Importing in the Mushroom Dataset from Github:
Load Libraries:
library(RCurl)
## Loading required package: bitops
mushroom <- read.csv("https://raw.githubusercontent.com/jcp9010/MSDA/master/agaricus-lepiota.data.csv", header = FALSE)
mushroom.names <- c("Deadly", "Cap.Shape","Cap.Surface","Cap.Color","Bruises?", "Odor","Gill.Attachment","Gill.Spacing","Gill.Size","Gill.Color","Stalk.Shape","Stalk.Root","Stalk.Surface.Above.Ring","Stalk.Surface.Below.Ring","Stalk.Color.Above.Ring","Stalk.Color.Below.Ring","Veil.Type","Veil.Color","Ring.Number","Ring.Type","Spore.Print.Color","Population","Habitat")
colnames(mushroom) <- mushroom.names
Take a subset of columns in the dataset. This should include the column that indicates edible or poisonous and three or four other columns.

• **LIST OF TASKS**
1. From the mushroom dataset walkthrough, output everything from "Importing in the" down to "four other columns.".
2. In the mushroom dataset walkthrough, what name is assigned to the first column?
3. Resume the mushroom dataset walkthrough after its final sentence.

• **RAW DATA**
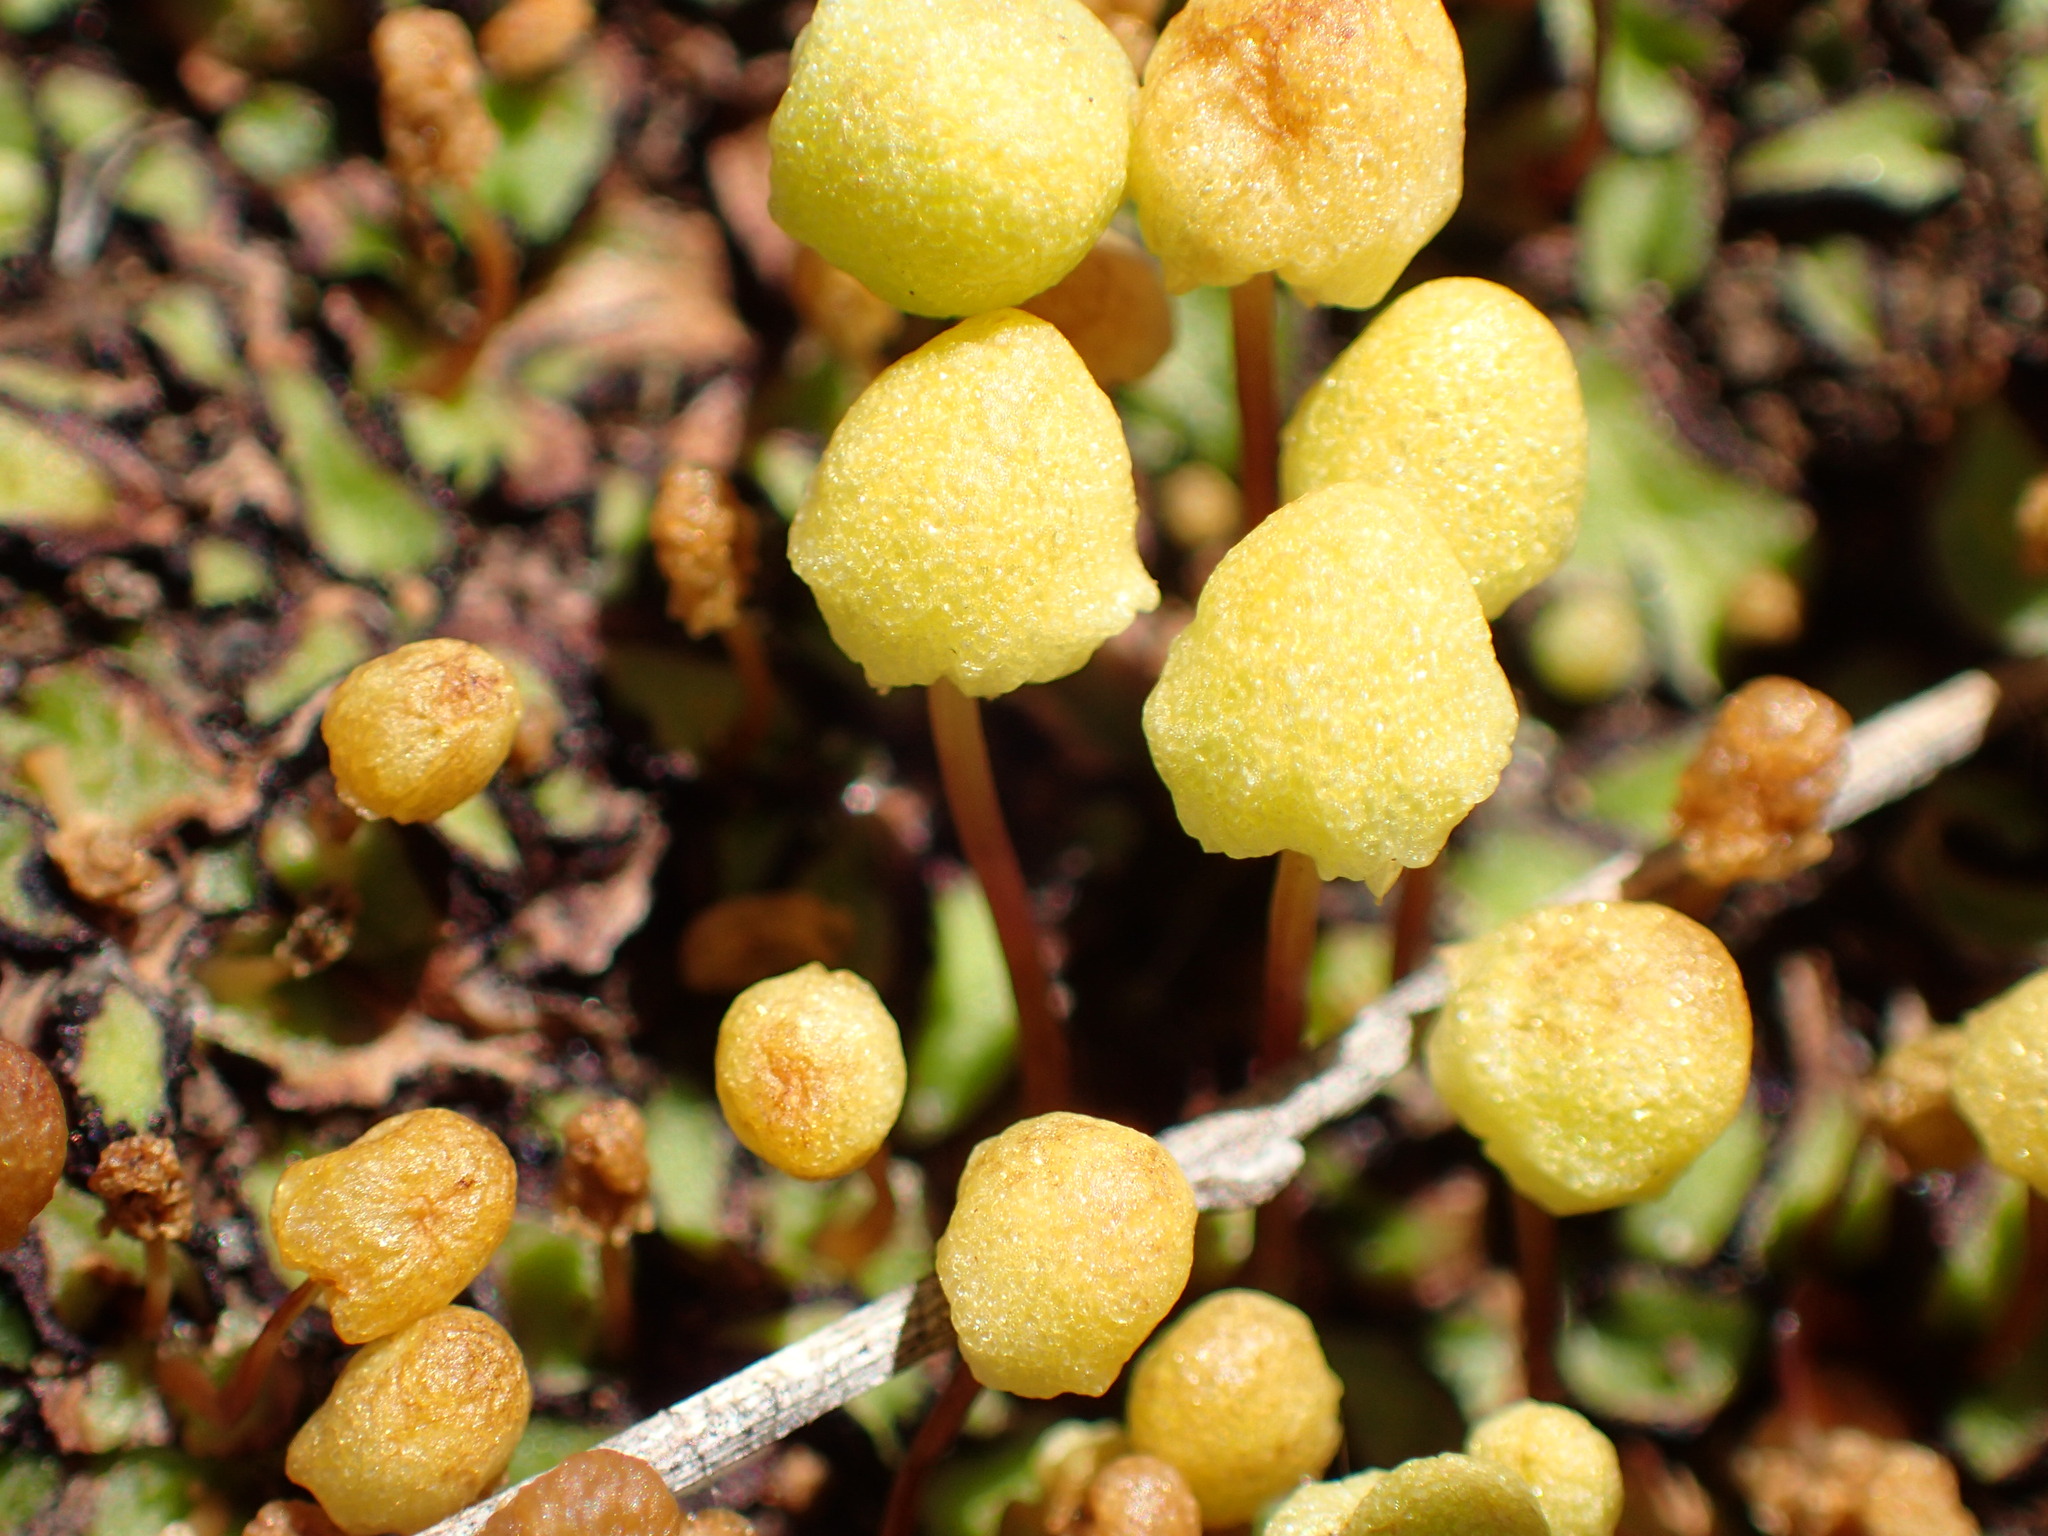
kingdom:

• **TASK RESPONSES**
1.
Importing in the Mushroom Dataset from Github:
Load Libraries:
library(RCurl)
## Loading required package: bitops
mushroom <- read.csv("https://raw.githubusercontent.com/jcp9010/MSDA/master/agaricus-lepiota.data.csv", header = FALSE)
mushroom.names <- c("Deadly", "Cap.Shape","Cap.Surface","Cap.Color","Bruises?", "Odor","Gill.Attachment","Gill.Spacing","Gill.Size","Gill.Color","Stalk.Shape","Stalk.Root","Stalk.Surface.Above.Ring","Stalk.Surface.Below.Ring","Stalk.Color.Above.Ring","Stalk.Color.Below.Ring","Veil.Type","Veil.Color","Ring.Number","Ring.Type","Spore.Print.Color","Population","Habitat")
colnames(mushroom) <- mushroom.names
Take a subset of columns in the dataset. This should include the column that indicates edible or poisonous and three or four other columns.

2. Deadly

3.
mushroom.subset <- subset(mushroom, select = c(Deadly, Cap.Shape, Cap.Color, Odor, Stalk.Shape))
To start converting the letters in the data.frame into something more readible, I had used a for loop to replace all the letters with words.
mushroom.subset2 <- data.frame(lapply(mushroom.subset, as.character), stringsAsFactors = FALSE)
for (i in 1:length(mushroom.subset2$Deadly)){
if (mushroom.subset2[i, "Deadly"] == 'p'){
mushroom.subset2[i, "Deadly"] <- "Poisonous"
} else{
mushroom.subset2[i, "Deadly"] <- "Edible"
}
}
for (i in 1:length(mushroom.subset2$Cap.Shape)){
if (mushroom.subset2[i, "Cap.Shape"] == 'b'){
mushroom.subset2[i, "Cap.Shape"] <- "Bell"
} else if (mushroom.subset2[i, "Cap.Shape"] == 'c'){
mushroom.subset2[i, "Cap.Shape"] <- "Conical"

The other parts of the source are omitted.